«Там, среди шумного моря, вьется Андреевский стяг…» Хрестоматия военного моряка - страница 32
В 1791 году в один летний вечер, когда адмирал в кругу своего семейства кушал чай, является незнакомец и с вежливостью просит позволения списать с адмирала портрет. Портрет написан был сухими красками в несколько дней. Адмирал, вручая художнику деньги, замечает на портрете какую-то надпись и с неудовольствием говорит: «Прошу вас, милостивый государь, принять вознаграждение за труд и непременно стереть эту надпись». Художник, отказываясь от денег, отвечает: «Я совершенно вознагражден тем, что первым имел честь снять портрет с вашего высокопревосходительства. Я прислан по воле императрицы, и надпись эта ее собственного сочинения, равно как и само расположение портрета». Надпись на портрете была следующая:
ЕКАТЕРИНА
Эта надпись, в столь кратких словах так хорошо говорящая о деяниях Круза, вошла в состав его герба и читается на надгробном памятнике адмиралу в Кронштадте.
При даче Круза в Ораниенбауме находилась потешная крепость, с которой при поднятии и спуске адмиральского флага во время утренней и вечерней зари палили из пушки. Один чиновник, желая чем-нибудь повредить адмиралу во мнении императрицы, довел до ее сведения о происходящей на даче пальбе. Великая Государыня отвечала на это: «Пусть его палит, ведь он привык палить!»
(Морской сборник, 1855, № 6, с. 251–257)
А.П. Соколов. Лейтенант Ковако
Рассказ о георгиевском кавалере лейтенанте Николае Кузьмиче Ковако – это рассказ о воинском и христианском подвиге и благородстве русских моряков, мужественно разивших врага на войне и протягивавшим им дружескую руку в дни мира.

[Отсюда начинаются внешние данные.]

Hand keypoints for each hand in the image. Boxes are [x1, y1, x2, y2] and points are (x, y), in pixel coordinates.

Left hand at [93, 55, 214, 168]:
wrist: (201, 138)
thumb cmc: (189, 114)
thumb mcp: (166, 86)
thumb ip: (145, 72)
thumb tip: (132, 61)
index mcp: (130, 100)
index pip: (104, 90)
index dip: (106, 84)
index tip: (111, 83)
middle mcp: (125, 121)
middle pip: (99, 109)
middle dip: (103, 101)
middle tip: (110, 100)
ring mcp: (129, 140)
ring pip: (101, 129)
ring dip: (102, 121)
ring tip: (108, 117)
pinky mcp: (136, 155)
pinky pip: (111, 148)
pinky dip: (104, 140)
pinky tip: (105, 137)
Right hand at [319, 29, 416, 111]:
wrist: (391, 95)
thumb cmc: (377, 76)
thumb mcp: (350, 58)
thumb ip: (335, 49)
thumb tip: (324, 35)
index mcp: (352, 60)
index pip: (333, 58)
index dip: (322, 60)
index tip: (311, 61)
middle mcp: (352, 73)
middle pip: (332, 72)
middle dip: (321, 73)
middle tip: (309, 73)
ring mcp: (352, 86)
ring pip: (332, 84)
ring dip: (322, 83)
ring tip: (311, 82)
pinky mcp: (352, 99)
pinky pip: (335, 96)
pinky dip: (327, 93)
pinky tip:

Он был молодец из всех наших молодцов того времени; у него в команде была плавучая батарея[83] и отряд канонерских лодок, которые водили ее на буксире. В 1789 году августа 13 дня наша гребная флотилия под начальством вице-адмирала принца Нассау-Зигена учинила нападение на шведский гребной флот, расположенный между островами Куцемулем и Коткой[84]; дело уже завязалось, когда Ковако со своей батареей и отрядом лодок занял позицию в проливе между двух маленьких островов. Лодки, ошвартовав батарею поперек пролива, скрылись за ней и как будто из-за гранитной скалы выдвигаясь, разили врага меткими выстрелами. В то же самое время батарея производила убийственный огонь почти во фланг шведского крыла. Шведы уже торжествовали победу на этом крыле, но не могли воспользоваться успехом, ибо батарея в это время открыла свой огонь, почему шведы принуждены были учинить перемену фронта и сосредоточить все силы своего крыла против батареи Ковако и его отряда. И огонь неприятеля был таков, что на батарее почти все люди были ранены, сбитый флаг ее отнесло в сторону неприятеля, у самого Ковако оторвало левую руку, и потому на батарее огонь приутих на минуту; на ней стали переменять прислугу и самого Ковако уговаривали сделать операцию. «Не время», – отвечал он и дозволил сделать себе перевязку, дабы остановить кровь.
Шведы, не видя на батарее флага, который нечем было заменить, предположили, что батарея сдалась, и двинули на нее несколько судов. Ковако во время перевязки зорко сторожил шведов; по его словам батарея снова открыла сильный огонь. Вскоре на островке, ближайшем к шведской флотилии, послышался звук трубы, и явился парламентер. Парламентер объявил от имени своего главнокомандующего: «Так как батарея, спустившая флаг, вновь открыла огонь, то если через минуту не замолчит и не сдастся, то будет взята на абордаж, и тогда командира повесят на флагштоке, а людей бросят в воду!»